### Written task
Rewrite the lines below with "Download PDF" swapped for "Save as PDF", changing nothing else, and omit the pictures.

### Materials provided
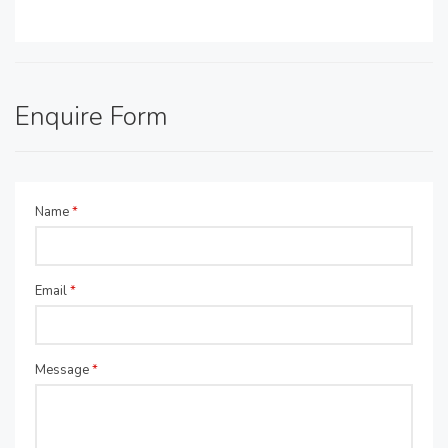
Enquire Form
Name
*
Email
*
Message
*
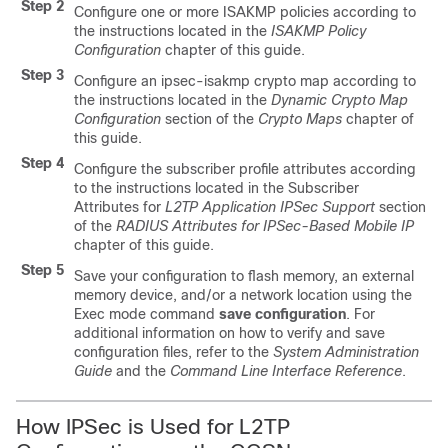
Step 2
Configure one or more ISAKMP policies according to
the instructions located in the
ISAKMP Policy
Configuration
chapter of this guide.
Step 3
Configure an ipsec-isakmp crypto map according to
the instructions located in the
Dynamic Crypto Map
Configuration
section of the
Crypto Maps
chapter of
this guide.
Step 4
Configure the subscriber profile attributes according
to the instructions located in the Subscriber
Attributes for
L2TP Application IPSec Support
section
of the
RADIUS Attributes for IPSec-Based Mobile IP
chapter of this guide.
Step 5
Save your configuration to flash memory, an external
memory device, and/or a network location using the
Exec mode command
save configuration
. For
additional information on how to verify and save
configuration files, refer to the
System Administration
Guide
and the
Command Line Interface Reference
.
How IPSec is Used for L2TP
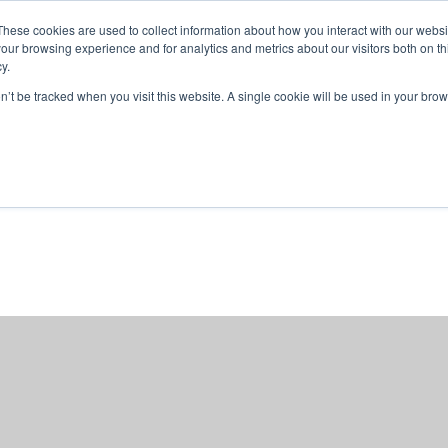
These cookies are used to collect information about how you interact with our webs
our browsing experience and for analytics and metrics about our visitors both on th
y.
on’t be tracked when you visit this website. A single cookie will be used in your b
ABOUT US
1-1 TUTORI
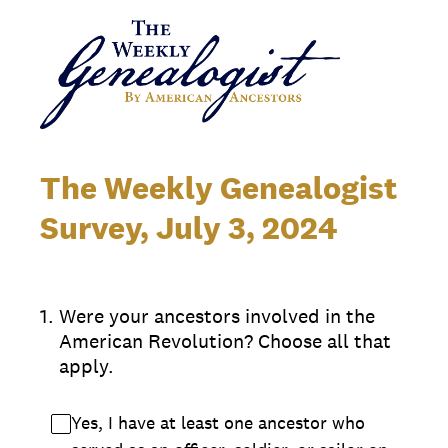
The Weekly Genealogist
Survey, July 3, 2024
1
.
Were your ancestors involved in the
American Revolution? Choose all that
apply.
Yes, I have at least one ancestor who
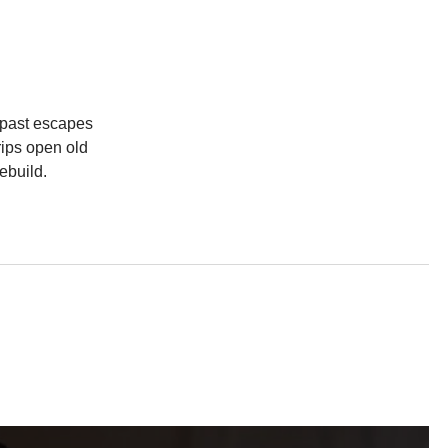
s past escapes
rips open old
ebuild.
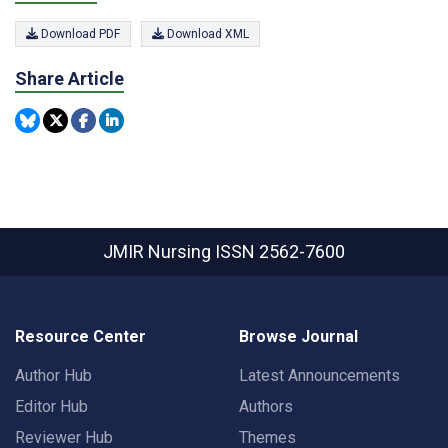
Download PDF
Download XML
Share Article
JMIR Nursing
ISSN 2562-7600
Resource Center
Browse Journal
Author Hub
Latest Announcements
Editor Hub
Authors
Reviewer Hub
Themes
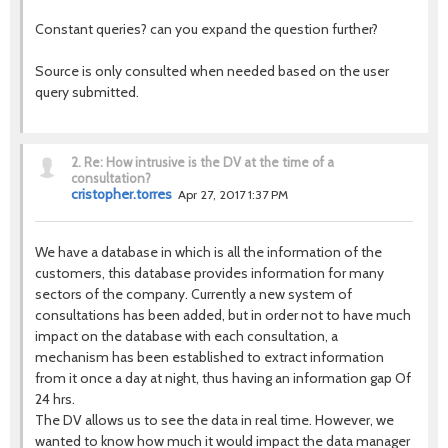
Constant queries? can you expand the question further?
Source is only consulted when needed based on the user
query submitted.
2.
Re: How intrusive is the DV at the time of a
consultation?
cristopher.torres
Apr 27, 2017 1:37 PM
We have a database in which is all the information of the
customers, this database provides information for many
sectors of the company. Currently a new system of
consultations has been added, but in order not to have much
impact on the database with each consultation, a
mechanism has been established to extract information
from it once a day at night, thus having an information gap Of
24 hrs.
The DV allows us to see the data in real time. However, we
wanted to know how much it would impact the data manager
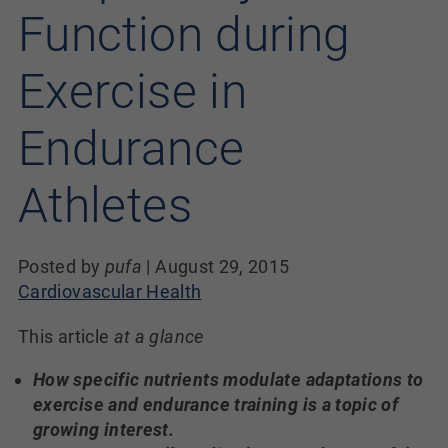
Function during
Exercise in
Endurance
Athletes
Posted by
pufa
|
August 29, 2015
Cardiovascular Health
This article
at a glance
How specific nutrients modulate adaptations to
exercise and endurance training is a topic of
growing interest.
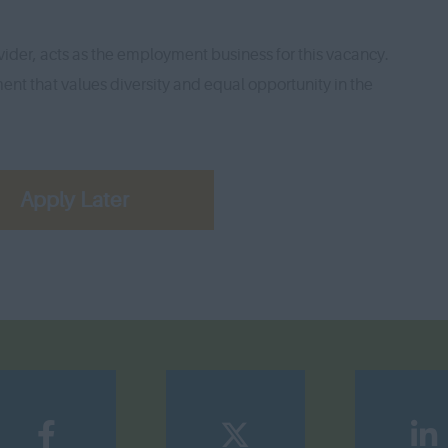
ider, acts as the employment business for this vacancy.
nt that values diversity and equal opportunity in the
Apply Later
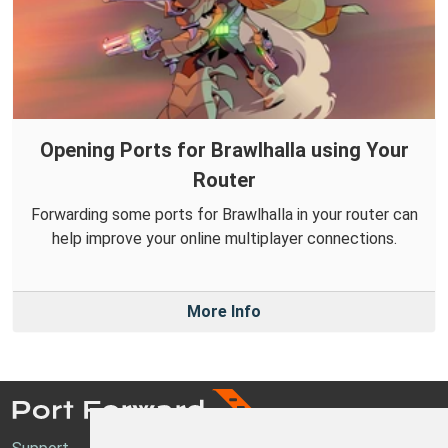
Opening Ports for Brawlhalla using Your
Router
Forwarding some ports for Brawlhalla in your router can
help improve your online multiplayer connections.
More Info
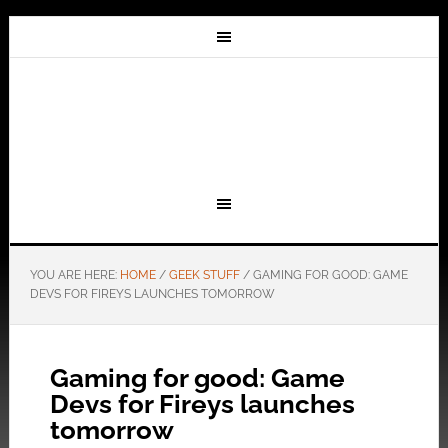
YOU ARE HERE:
HOME
/
GEEK STUFF
/
GAMING FOR GOOD: GAME
DEVS FOR FIREYS LAUNCHES TOMORROW
Gaming for good: Game
Devs for Fireys launches
tomorrow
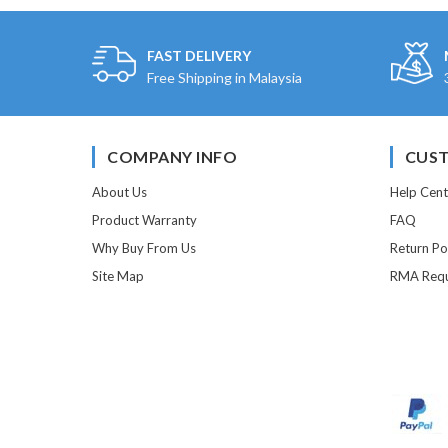
FAST DELIVERY
Free Shipping in Malaysia
COMPANY INFO
CUST
About Us
Help Cent
Product Warranty
FAQ
Why Buy From Us
Return Po
Site Map
RMA Requ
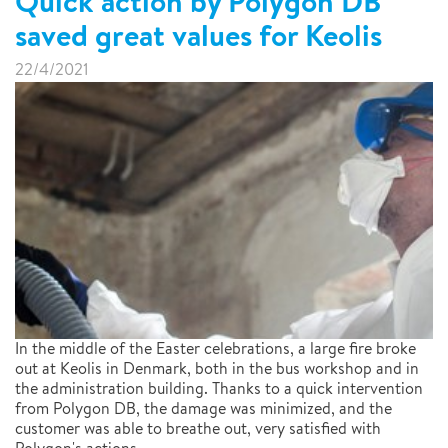
Quick action by Polygon DB
saved great values for Keolis
22/4/2021
In the middle of the Easter celebrations, a large fire broke
out at Keolis in Denmark, both in the bus workshop and in
the administration building. Thanks to a quick intervention
from Polygon DB, the damage was minimized, and the
customer was able to breathe out, very satisfied with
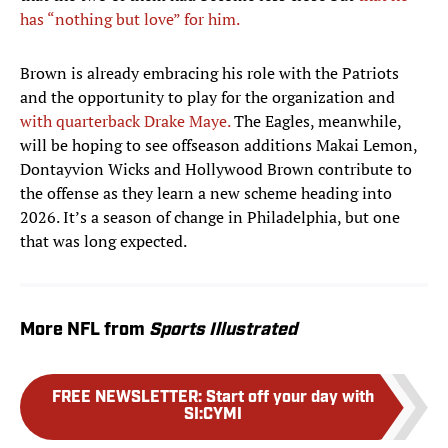
has “nothing but love” for him.
Brown is already embracing his role with the Patriots
and the opportunity to play for the organization and
with quarterback Drake Maye.
The Eagles, meanwhile,
will be hoping to see offseason additions Makai Lemon,
Dontayvion Wicks and Hollywood Brown contribute to
the offense as they learn a new scheme heading into
2026. It’s a season of change in Philadelphia, but one
that was long expected.
More NFL from
Sports Illustrated
FREE NEWSLETTER
:
Start off your day with
SI:CYMI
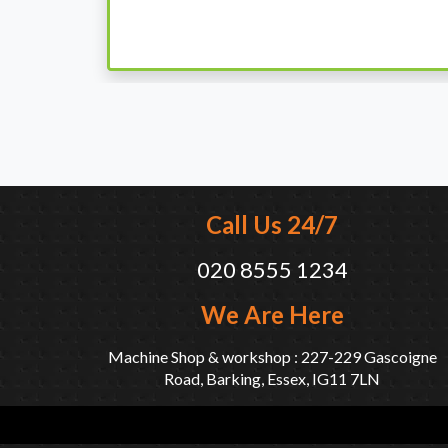
when I went there to pick it up. It runs fine wi
come highly recommended by me.
Call Us 24/7
020 8555 1234
We Are Here
Machine Shop & workshop : 227-229 Gascoigne
Road, Barking, Essex, IG11 7LN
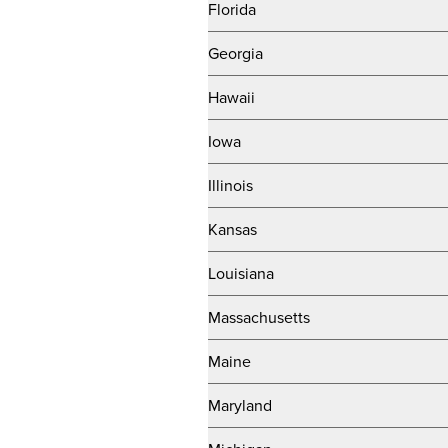
Florida
Georgia
Hawaii
Iowa
Illinois
Kansas
Louisiana
Massachusetts
Maine
Maryland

### Written answer
Enquire Form
Name
*
Email
*
Message
*
Step 2
Configure one or more ISAKMP policies according to
the instructions located in the
ISAKMP Policy
Configuration
chapter of this guide.
Step 3
Configure an ipsec-isakmp crypto map according to
the instructions located in the
Dynamic Crypto Map
Configuration
section of the
Crypto Maps
chapter of
this guide.
Step 4
Configure the subscriber profile attributes according
to the instructions located in the Subscriber
Attributes for
L2TP Application IPSec Support
section
of the
RADIUS Attributes for IPSec-Based Mobile IP
chapter of this guide.
Step 5
Save your configuration to flash memory, an external
memory device, and/or a network location using the
Exec mode command
save configuration
. For
additional information on how to verify and save
configuration files, refer to the
System Administration
Guide
and the
Command Line Interface Reference
.
How IPSec is Used for L2TP
These cookies are used to collect information about how you interact with our webs
our browsing experience and for analytics and metrics about our visitors both on th
y.
on’t be tracked when you visit this website. A single cookie will be used in your b
ABOUT US
1-1 TUTORI
The Weekly Genealogist
Survey, July 3, 2024
1
.
Were your ancestors involved in the
American Revolution? Choose all that
apply.
Yes, I have at least one ancestor who
s past escapes
rips open old
ebuild.
Save as PDF
Download XML
Share Article
JMIR Nursing
ISSN 2562-7600
Resource Center
Browse Journal
Author Hub
Latest Announcements
Editor Hub
Authors
Reviewer Hub
Themes
Constant queries? can you expand the question further?
Source is only consulted when needed based on the user
query submitted.
2.
Re: How intrusive is the DV at the time of a
consultation?
cristopher.torres
Apr 27, 2017 1:37 PM
We have a database in which is all the information of the
customers, this database provides information for many
sectors of the company. Currently a new system of
consultations has been added, but in order not to have much
impact on the database with each consultation, a
mechanism has been established to extract information
from it once a day at night, thus having an information gap Of
24 hrs.
The DV allows us to see the data in real time. However, we
wanted to know how much it would impact the data manager
Function during
Exercise in
Endurance
Athletes
Posted by
pufa
|
August 29, 2015
Cardiovascular Health
This article
at a glance
How specific nutrients modulate adaptations to
exercise and endurance training is a topic of
growing interest.
ider, acts as the employment business for this vacancy.
nt that values diversity and equal opportunity in the
Apply Later
Opening Ports for Brawlhalla using Your
Router
Forwarding some ports for Brawlhalla in your router can
help improve your online multiplayer connections.
More Info
YOU ARE HERE:
HOME
/
GEEK STUFF
/
GAMING FOR GOOD: GAME
DEVS FOR FIREYS LAUNCHES TOMORROW
Gaming for good: Game
Devs for Fireys launches
tomorrow
FAST DELIVERY
Free Shipping in Malaysia
COMPANY INFO
CUST
About Us
Help Cent
Product Warranty
FAQ
Why Buy From Us
Return Po
Site Map
RMA Requ
Quick action by Polygon DB
saved great values for Keolis
22/4/2021
In the middle of the Easter celebrations, a large fire broke
out at Keolis in Denmark, both in the bus workshop and in
the administration building. Thanks to a quick intervention
from Polygon DB, the damage was minimized, and the
customer was able to breathe out, very satisfied with
has “nothing but love” for him.
Brown is already embracing his role with the Patriots
and the opportunity to play for the organization and
with quarterback Drake Maye.
The Eagles, meanwhile,
will be hoping to see offseason additions Makai Lemon,
Dontayvion Wicks and Hollywood Brown contribute to
the offense as they learn a new scheme heading into
2026. It’s a season of change in Philadelphia, but one
that was long expected.
More NFL from
Sports Illustrated
FREE NEWSLETTER
:
Start off your day with
SI:CYMI
when I went there to pick it up. It runs fine wi
come highly recommended by me.
Call Us 24/7
020 8555 1234
We Are Here
Machine Shop & workshop : 227-229 Gascoigne
Road, Barking, Essex, IG11 7LN
Florida
Georgia
Hawaii
Iowa
Illinois
Kansas
Louisiana
Massachusetts
Maine
Maryland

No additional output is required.